Each line of the data has to be transcribed exactly.

[Stored data entries]
:::
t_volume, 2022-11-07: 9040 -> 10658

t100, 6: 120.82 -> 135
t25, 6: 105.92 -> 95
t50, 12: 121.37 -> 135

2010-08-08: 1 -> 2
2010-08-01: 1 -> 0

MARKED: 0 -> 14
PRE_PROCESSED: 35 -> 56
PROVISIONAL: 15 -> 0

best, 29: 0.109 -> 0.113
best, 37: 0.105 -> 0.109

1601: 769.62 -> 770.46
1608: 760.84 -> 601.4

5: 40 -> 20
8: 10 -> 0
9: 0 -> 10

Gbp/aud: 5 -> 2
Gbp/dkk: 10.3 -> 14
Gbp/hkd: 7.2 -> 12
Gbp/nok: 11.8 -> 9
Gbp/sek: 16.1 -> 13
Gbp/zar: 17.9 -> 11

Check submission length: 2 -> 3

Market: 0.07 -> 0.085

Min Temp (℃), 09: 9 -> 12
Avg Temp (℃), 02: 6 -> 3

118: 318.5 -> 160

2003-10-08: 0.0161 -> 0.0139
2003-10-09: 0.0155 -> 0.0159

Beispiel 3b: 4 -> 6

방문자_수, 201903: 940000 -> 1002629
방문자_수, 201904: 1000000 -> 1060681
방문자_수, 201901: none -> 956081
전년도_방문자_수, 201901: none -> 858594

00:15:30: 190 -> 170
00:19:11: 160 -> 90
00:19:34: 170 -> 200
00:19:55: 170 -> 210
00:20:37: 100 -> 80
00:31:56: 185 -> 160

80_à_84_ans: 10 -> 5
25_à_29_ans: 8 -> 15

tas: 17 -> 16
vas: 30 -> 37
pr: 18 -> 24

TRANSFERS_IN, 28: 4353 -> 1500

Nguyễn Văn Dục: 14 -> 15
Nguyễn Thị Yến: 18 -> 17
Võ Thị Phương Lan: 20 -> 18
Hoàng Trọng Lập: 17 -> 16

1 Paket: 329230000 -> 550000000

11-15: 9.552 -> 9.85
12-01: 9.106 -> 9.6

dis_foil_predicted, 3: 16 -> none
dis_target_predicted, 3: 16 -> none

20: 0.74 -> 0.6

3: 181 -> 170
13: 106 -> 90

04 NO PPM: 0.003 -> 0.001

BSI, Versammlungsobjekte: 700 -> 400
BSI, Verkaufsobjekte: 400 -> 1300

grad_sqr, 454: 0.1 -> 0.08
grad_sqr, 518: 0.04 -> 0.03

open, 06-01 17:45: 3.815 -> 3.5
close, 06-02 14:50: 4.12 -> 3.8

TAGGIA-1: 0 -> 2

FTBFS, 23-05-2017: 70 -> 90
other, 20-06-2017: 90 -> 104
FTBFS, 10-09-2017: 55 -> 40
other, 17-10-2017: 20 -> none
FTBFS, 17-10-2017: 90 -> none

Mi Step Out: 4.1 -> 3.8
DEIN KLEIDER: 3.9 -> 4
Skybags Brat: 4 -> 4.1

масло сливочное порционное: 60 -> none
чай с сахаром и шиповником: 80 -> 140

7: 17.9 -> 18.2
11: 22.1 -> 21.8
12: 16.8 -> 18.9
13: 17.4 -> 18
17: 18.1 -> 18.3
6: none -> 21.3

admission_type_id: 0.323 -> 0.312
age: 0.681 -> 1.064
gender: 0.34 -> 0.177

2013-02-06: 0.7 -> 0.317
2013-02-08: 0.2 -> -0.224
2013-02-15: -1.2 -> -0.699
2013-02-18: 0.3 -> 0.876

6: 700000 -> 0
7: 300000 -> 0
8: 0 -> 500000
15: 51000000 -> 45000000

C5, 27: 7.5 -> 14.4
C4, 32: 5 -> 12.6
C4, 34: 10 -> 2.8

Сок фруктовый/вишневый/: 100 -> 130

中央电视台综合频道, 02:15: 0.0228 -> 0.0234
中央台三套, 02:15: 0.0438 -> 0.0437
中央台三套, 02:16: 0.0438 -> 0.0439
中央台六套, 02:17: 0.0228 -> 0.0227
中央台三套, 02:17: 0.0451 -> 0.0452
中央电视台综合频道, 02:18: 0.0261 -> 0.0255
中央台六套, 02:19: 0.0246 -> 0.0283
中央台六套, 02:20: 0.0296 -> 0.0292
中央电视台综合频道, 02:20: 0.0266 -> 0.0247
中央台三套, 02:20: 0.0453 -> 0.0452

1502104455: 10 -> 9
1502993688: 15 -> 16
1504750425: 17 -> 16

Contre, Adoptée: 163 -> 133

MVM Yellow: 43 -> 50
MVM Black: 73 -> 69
:::
## EXERCISE ANSWER
t_volume, 2022-11-07: 9040 -> 10658

t100, 6: 120.82 -> 135
t25, 6: 105.92 -> 95
t50, 12: 121.37 -> 135

2010-08-08: 1 -> 2
2010-08-01: 1 -> 0

MARKED: 0 -> 14
PRE_PROCESSED: 35 -> 56
PROVISIONAL: 15 -> 0

best, 29: 0.109 -> 0.113
best, 37: 0.105 -> 0.109

1601: 769.62 -> 770.46
1608: 760.84 -> 601.4

5: 40 -> 20
8: 10 -> 0
9: 0 -> 10

Gbp/aud: 5 -> 2
Gbp/dkk: 10.3 -> 14
Gbp/hkd: 7.2 -> 12
Gbp/nok: 11.8 -> 9
Gbp/sek: 16.1 -> 13
Gbp/zar: 17.9 -> 11

Check submission length: 2 -> 3

Market: 0.07 -> 0.085

Min Temp (℃), 09: 9 -> 12
Avg Temp (℃), 02: 6 -> 3

118: 318.5 -> 160

2003-10-08: 0.0161 -> 0.0139
2003-10-09: 0.0155 -> 0.0159

Beispiel 3b: 4 -> 6

방문자_수, 201903: 940000 -> 1002629
방문자_수, 201904: 1000000 -> 1060681
방문자_수, 201901: none -> 956081
전년도_방문자_수, 201901: none -> 858594

00:15:30: 190 -> 170
00:19:11: 160 -> 90
00:19:34: 170 -> 200
00:19:55: 170 -> 210
00:20:37: 100 -> 80
00:31:56: 185 -> 160

80_à_84_ans: 10 -> 5
25_à_29_ans: 8 -> 15

tas: 17 -> 16
vas: 30 -> 37
pr: 18 -> 24

TRANSFERS_IN, 28: 4353 -> 1500

Nguyễn Văn Dục: 14 -> 15
Nguyễn Thị Yến: 18 -> 17
Võ Thị Phương Lan: 20 -> 18
Hoàng Trọng Lập: 17 -> 16

1 Paket: 329230000 -> 550000000

11-15: 9.552 -> 9.85
12-01: 9.106 -> 9.6

dis_foil_predicted, 3: 16 -> none
dis_target_predicted, 3: 16 -> none

20: 0.74 -> 0.6

3: 181 -> 170
13: 106 -> 90

04 NO PPM: 0.003 -> 0.001

BSI, Versammlungsobjekte: 700 -> 400
BSI, Verkaufsobjekte: 400 -> 1300

grad_sqr, 454: 0.1 -> 0.08
grad_sqr, 518: 0.04 -> 0.03

open, 06-01 17:45: 3.815 -> 3.5
close, 06-02 14:50: 4.12 -> 3.8

TAGGIA-1: 0 -> 2

FTBFS, 23-05-2017: 70 -> 90
other, 20-06-2017: 90 -> 104
FTBFS, 10-09-2017: 55 -> 40
other, 17-10-2017: 20 -> none
FTBFS, 17-10-2017: 90 -> none

Mi Step Out: 4.1 -> 3.8
DEIN KLEIDER: 3.9 -> 4
Skybags Brat: 4 -> 4.1

масло сливочное порционное: 60 -> none
чай с сахаром и шиповником: 80 -> 140

7: 17.9 -> 18.2
11: 22.1 -> 21.8
12: 16.8 -> 18.9
13: 17.4 -> 18
17: 18.1 -> 18.3
6: none -> 21.3

admission_type_id: 0.323 -> 0.312
age: 0.681 -> 1.064
gender: 0.34 -> 0.177

2013-02-06: 0.7 -> 0.317
2013-02-08: 0.2 -> -0.224
2013-02-15: -1.2 -> -0.699
2013-02-18: 0.3 -> 0.876

6: 700000 -> 0
7: 300000 -> 0
8: 0 -> 500000
15: 51000000 -> 45000000

C5, 27: 7.5 -> 14.4
C4, 32: 5 -> 12.6
C4, 34: 10 -> 2.8

Сок фруктовый/вишневый/: 100 -> 130

中央电视台综合频道, 02:15: 0.0228 -> 0.0234
中央台三套, 02:15: 0.0438 -> 0.0437
中央台三套, 02:16: 0.0438 -> 0.0439
中央台六套, 02:17: 0.0228 -> 0.0227
中央台三套, 02:17: 0.0451 -> 0.0452
中央电视台综合频道, 02:18: 0.0261 -> 0.0255
中央台六套, 02:19: 0.0246 -> 0.0283
中央台六套, 02:20: 0.0296 -> 0.0292
中央电视台综合频道, 02:20: 0.0266 -> 0.0247
中央台三套, 02:20: 0.0453 -> 0.0452

1502104455: 10 -> 9
1502993688: 15 -> 16
1504750425: 17 -> 16

Contre, Adoptée: 163 -> 133

MVM Yellow: 43 -> 50
MVM Black: 73 -> 69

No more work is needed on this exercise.